• [What needs to be done]: Copy each of the rows below, substituting "site description" for "locality" and leaving everything else unchanged. Leave out the pictures.

• [Provided records]:
>>>>>
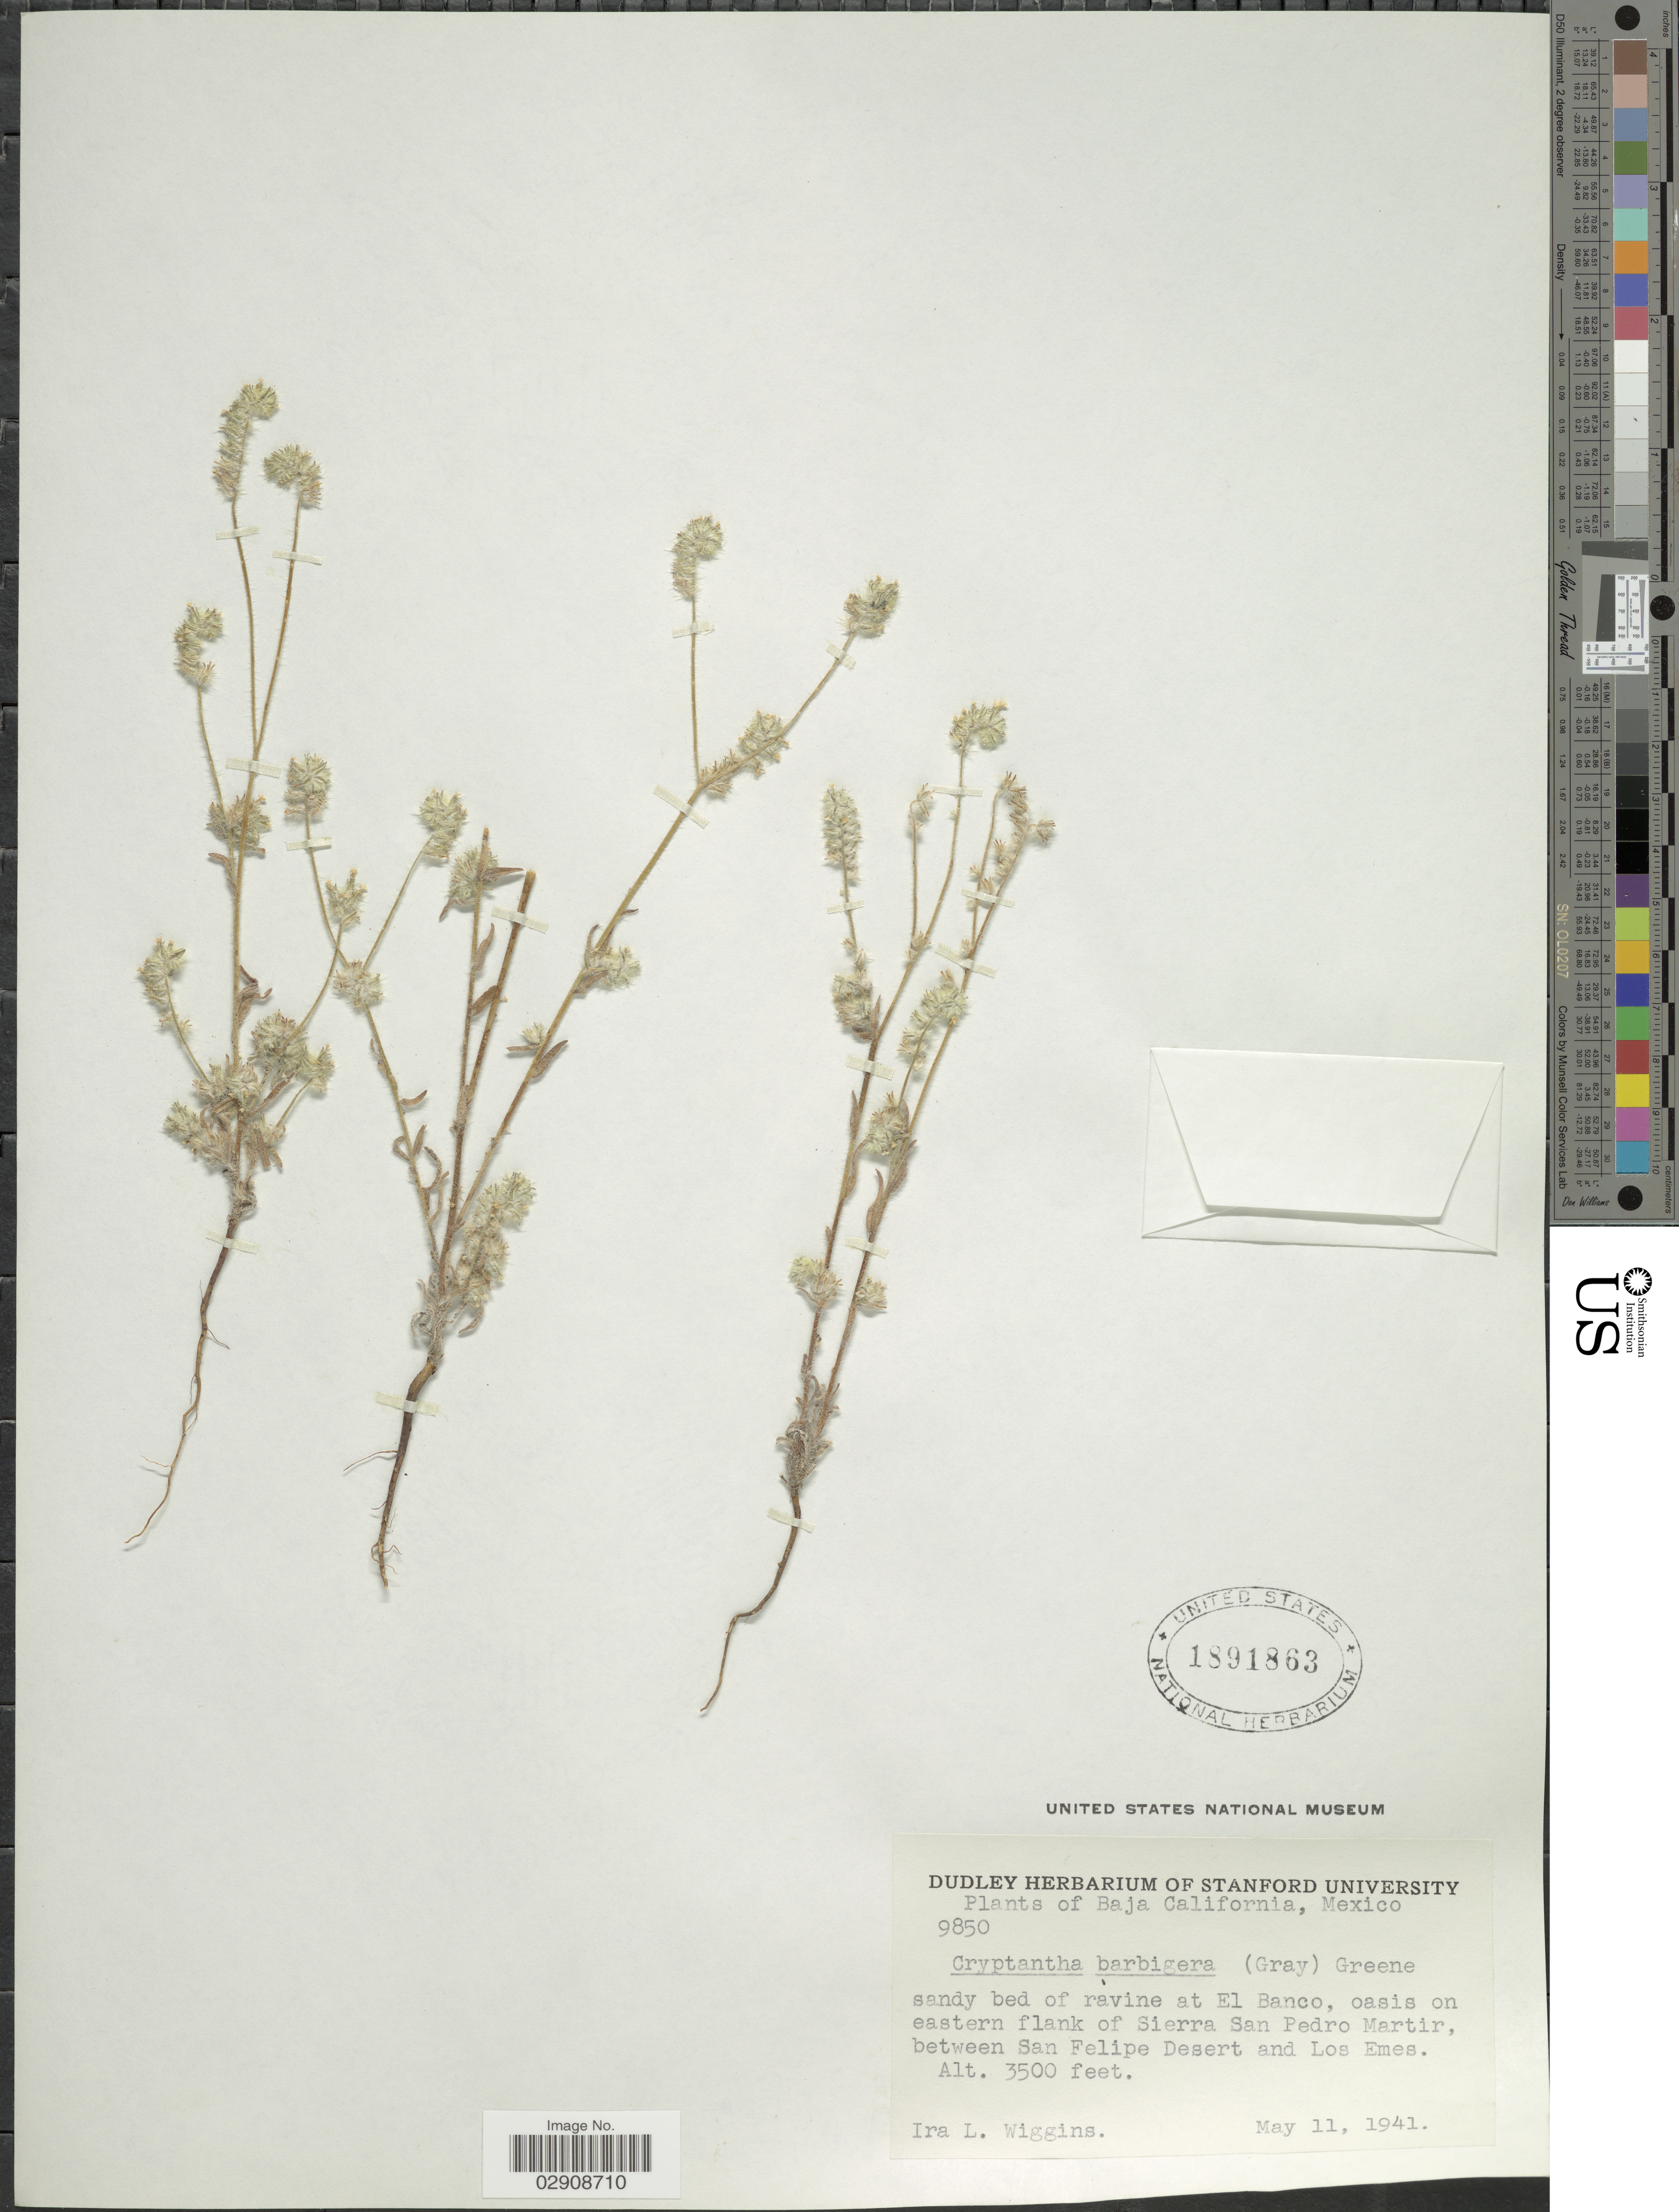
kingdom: Plantae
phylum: Tracheophyta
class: Magnoliopsida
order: Boraginales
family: Boraginaceae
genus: Cryptantha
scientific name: Cryptantha barbigera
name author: (A. Gray) Greene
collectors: I. L. Wiggins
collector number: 9850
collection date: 1941-05-11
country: Mexico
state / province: Baja California Norte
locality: Sandy bed of ravine at El Banco, oasis on eastern flank of Sierra San Pedro Martir, between San Felipe Desert and Los Emes.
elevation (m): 1067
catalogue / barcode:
<<<<<
• [Response to the task]:
kingdom: Plantae
phylum: Tracheophyta
class: Magnoliopsida
order: Boraginales
family: Boraginaceae
genus: Cryptantha
scientific name: Cryptantha barbigera
name author: (A. Gray) Greene
collectors: I. L. Wiggins
collector number: 9850
collection date: 1941-05-11
country: Mexico
state / province: Baja California Norte
site description: Sandy bed of ravine at El Banco, oasis on eastern flank of Sierra San Pedro Martir, between San Felipe Desert and Los Emes.
elevation (m): 1067
catalogue / barcode:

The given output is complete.